* TASK GOAL *
Starting from the first line, transcribe the whole listing exactly.

####################

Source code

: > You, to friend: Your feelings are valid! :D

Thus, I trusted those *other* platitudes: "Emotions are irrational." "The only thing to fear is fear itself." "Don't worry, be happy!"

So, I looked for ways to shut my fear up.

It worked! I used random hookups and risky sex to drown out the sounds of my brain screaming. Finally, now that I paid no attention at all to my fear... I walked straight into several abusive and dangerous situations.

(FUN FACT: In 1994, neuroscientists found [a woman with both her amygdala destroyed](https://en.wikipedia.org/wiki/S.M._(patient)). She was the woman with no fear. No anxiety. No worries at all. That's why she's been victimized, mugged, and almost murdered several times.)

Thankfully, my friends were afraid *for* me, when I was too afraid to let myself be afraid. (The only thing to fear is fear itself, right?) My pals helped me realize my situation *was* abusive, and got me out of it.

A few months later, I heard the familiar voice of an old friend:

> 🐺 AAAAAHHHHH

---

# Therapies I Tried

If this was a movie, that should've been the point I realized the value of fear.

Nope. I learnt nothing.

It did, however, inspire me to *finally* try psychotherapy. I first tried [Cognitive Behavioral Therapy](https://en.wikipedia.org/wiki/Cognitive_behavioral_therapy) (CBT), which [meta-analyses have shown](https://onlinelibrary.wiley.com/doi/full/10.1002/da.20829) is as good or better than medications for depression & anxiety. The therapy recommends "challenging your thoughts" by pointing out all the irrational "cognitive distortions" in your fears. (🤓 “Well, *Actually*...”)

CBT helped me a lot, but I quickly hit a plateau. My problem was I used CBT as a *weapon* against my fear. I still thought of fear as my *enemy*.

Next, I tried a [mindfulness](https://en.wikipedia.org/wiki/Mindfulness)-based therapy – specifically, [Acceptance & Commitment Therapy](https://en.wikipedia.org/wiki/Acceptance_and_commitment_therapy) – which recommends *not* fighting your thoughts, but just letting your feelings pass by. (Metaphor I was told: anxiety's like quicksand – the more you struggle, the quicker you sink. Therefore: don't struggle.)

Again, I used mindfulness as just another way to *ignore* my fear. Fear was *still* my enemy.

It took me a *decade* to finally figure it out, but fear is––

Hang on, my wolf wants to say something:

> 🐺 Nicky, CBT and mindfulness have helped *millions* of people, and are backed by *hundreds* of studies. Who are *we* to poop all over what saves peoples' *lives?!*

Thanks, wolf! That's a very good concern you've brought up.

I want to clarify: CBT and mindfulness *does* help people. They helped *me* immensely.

####################

* PROBLEM SOLUTION *
Source code

: > You, to friend: Your feelings are valid! :D

Thus, I trusted those *other* platitudes: "Emotions are irrational." "The only thing to fear is fear itself." "Don't worry, be happy!"

So, I looked for ways to shut my fear up.

It worked! I used random hookups and risky sex to drown out the sounds of my brain screaming. Finally, now that I paid no attention at all to my fear... I walked straight into several abusive and dangerous situations.

(FUN FACT: In 1994, neuroscientists found [a woman with both her amygdala destroyed](https://en.wikipedia.org/wiki/S.M._(patient)). She was the woman with no fear. No anxiety. No worries at all. That's why she's been victimized, mugged, and almost murdered several times.)

Thankfully, my friends were afraid *for* me, when I was too afraid to let myself be afraid. (The only thing to fear is fear itself, right?) My pals helped me realize my situation *was* abusive, and got me out of it.

A few months later, I heard the familiar voice of an old friend:

> 🐺 AAAAAHHHHH

---

# Therapies I Tried

If this was a movie, that should've been the point I realized the value of fear.

Nope. I learnt nothing.

It did, however, inspire me to *finally* try psychotherapy. I first tried [Cognitive Behavioral Therapy](https://en.wikipedia.org/wiki/Cognitive_behavioral_therapy) (CBT), which [meta-analyses have shown](https://onlinelibrary.wiley.com/doi/full/10.1002/da.20829) is as good or better than medications for depression & anxiety. The therapy recommends "challenging your thoughts" by pointing out all the irrational "cognitive distortions" in your fears. (🤓 “Well, *Actually*...”)

CBT helped me a lot, but I quickly hit a plateau. My problem was I used CBT as a *weapon* against my fear. I still thought of fear as my *enemy*.

Next, I tried a [mindfulness](https://en.wikipedia.org/wiki/Mindfulness)-based therapy – specifically, [Acceptance & Commitment Therapy](https://en.wikipedia.org/wiki/Acceptance_and_commitment_therapy) – which recommends *not* fighting your thoughts, but just letting your feelings pass by. (Metaphor I was told: anxiety's like quicksand – the more you struggle, the quicker you sink. Therefore: don't struggle.)

Again, I used mindfulness as just another way to *ignore* my fear. Fear was *still* my enemy.

It took me a *decade* to finally figure it out, but fear is––

Hang on, my wolf wants to say something:

> 🐺 Nicky, CBT and mindfulness have helped *millions* of people, and are backed by *hundreds* of studies. Who are *we* to poop all over what saves peoples' *lives?!*

Thanks, wolf! That's a very good concern you've brought up.

I want to clarify: CBT and mindfulness *does* help people. They helped *me* immensely.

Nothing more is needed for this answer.